I yesterday already mentioned that the bride and the groom on a traditional Indian wedding mostly sit formally next to each other on a sofa or on two armchairs. Yes, formally, not laughing, giggling or shining with joy but rather seriously and as if they don’t know each other. That’s why there is finally always this question on the list of westerners who come as guests to Indian weddings:
7. Is their marriage arranged?
right along with
8. So do they not know each other at all?
I fully understand that this is one of the most interesting aspects about an Indian wedding in the eyes of a westerner, because it is simply not in their culture at all to have anything else than a marriage out of love. They are strangers to this concept of arranged marriage and cannot imagine how someone of a financially well settled home, educated with even a university degree would agree on marrying someone his or her parents chose.
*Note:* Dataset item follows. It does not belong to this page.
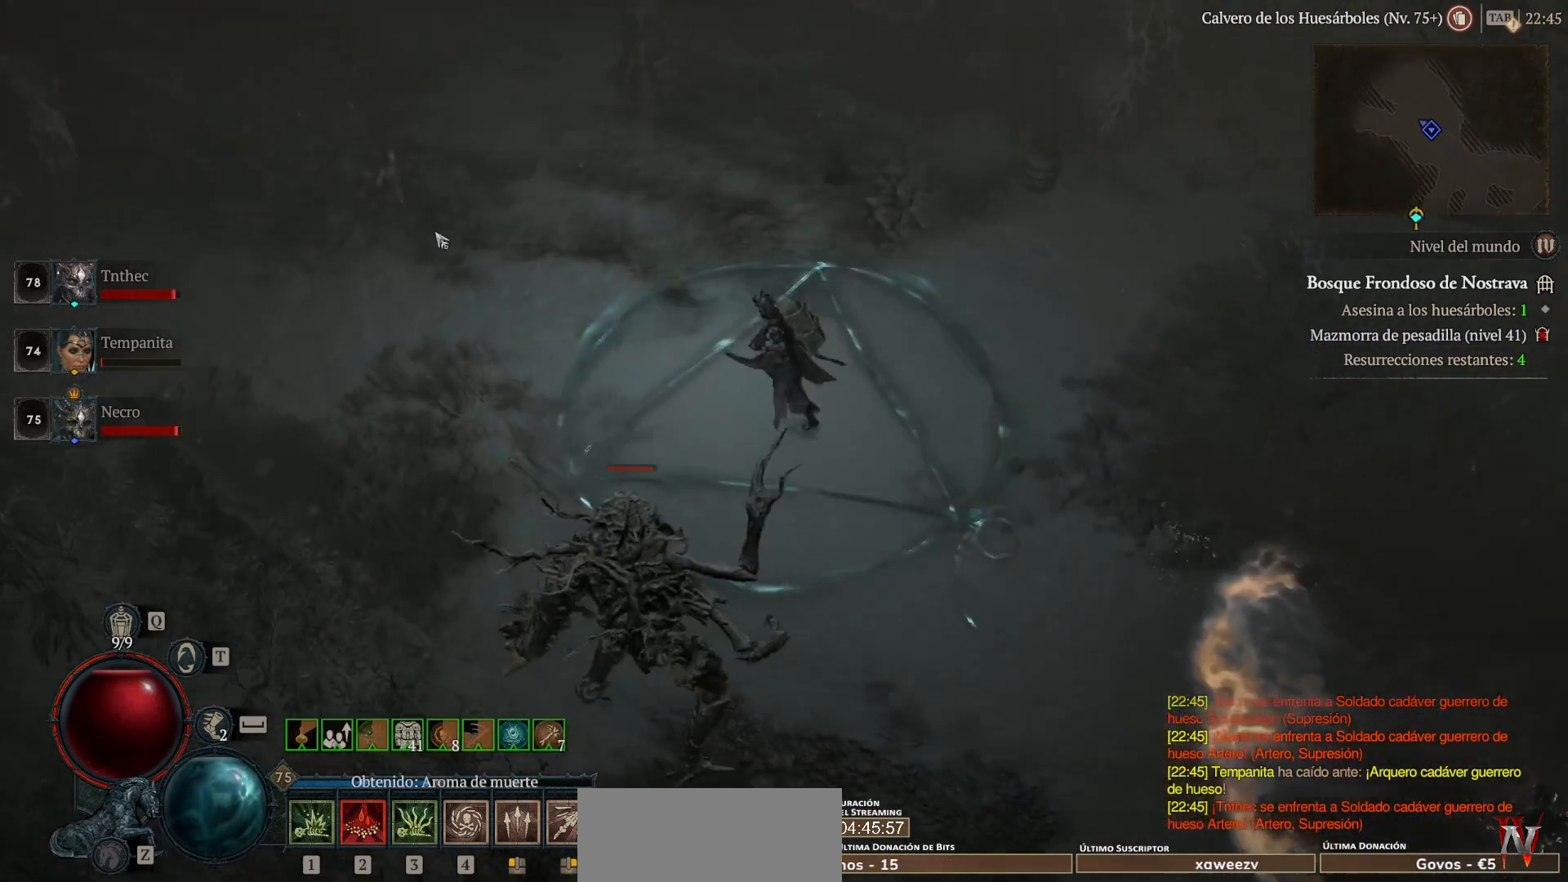
{"keys": [], "mouse": ["left"], "events": []}
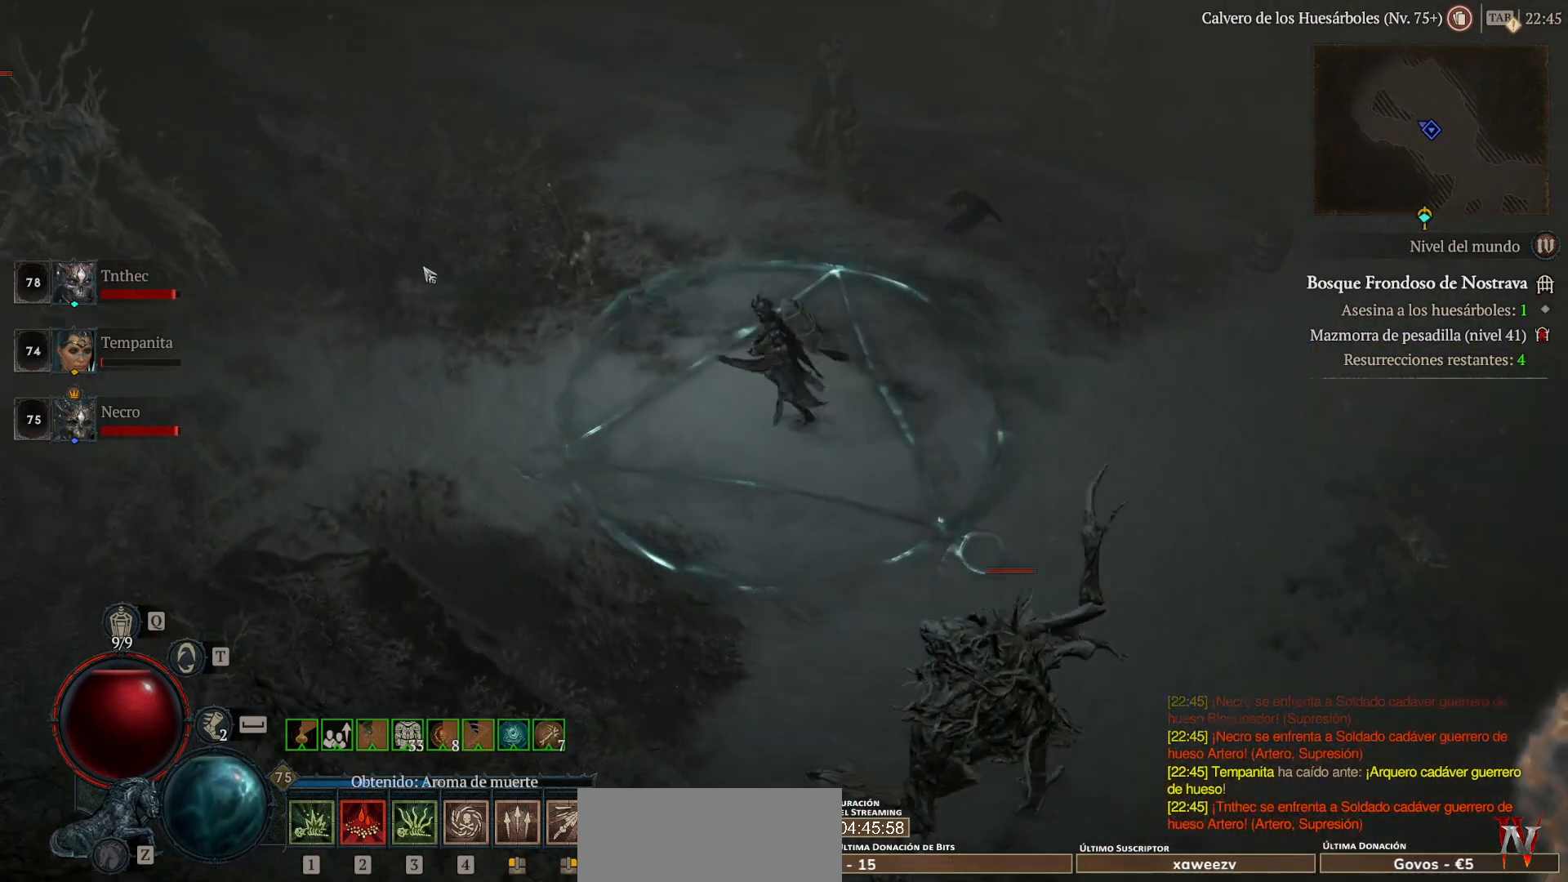
{"keys": [], "mouse": ["left"], "events": []}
The reality however is that a majority of marriages in India are still arranged and normally the best guess in a majority of weddings is yes, it is arranged.
This can mean that they have never seen each other but it doesn’t have to. In very traditional families, it may still be the case that the bride and groom know only each other’s parents. More modern families let their children come along to the meetings with potential spouses and the young people get a chance to talk to each other. After that initial meeting, they have a kind of veto right and can refuse before any agreement was made. This means they can say ‘no’ to a boy or girl without anybody getting insulted.
Some of them even exchange phone numbers and are then in touch throughout the time of preparations, so that they can get to know each other before living together for the rest of their lives.
There are also love marriages but they are rather rarely celebrated in this big style, because mostly the families are not completely happy about the choice of their children. Some young people get outcast from their families because of making a free choice and not following the wishes of their families. If the fiancé or fiancée doesn’t fit into the parent’s idea of the ideal spouse, they may refuse organizing a wedding or just do it very low-profile to avoid attention. They are embarrassed in front of a society that thinks this is not how it should be.
That’s how there are a lot of marriages nowadays that are called ‘love cum arranged’. These are couples that fell in love and managed to explain it to their parents who then pretended to ‘arrange’ their wedding in the socially accepted way. And obviously the couple will pretend, too, to not really know each other yet.
Now some Indians may protest and say this is not completely true – but you have to see that while there may be many more happy love marriages in India’s few metropolitan cities, in the smaller towns and villages, life still follows old traditions a lot. And tradition says that your marriage should be arranged.
So even if you are on that exceptional love marriage wedding, you may not notice because they manage to play a perfect drama, pretending not to know each other.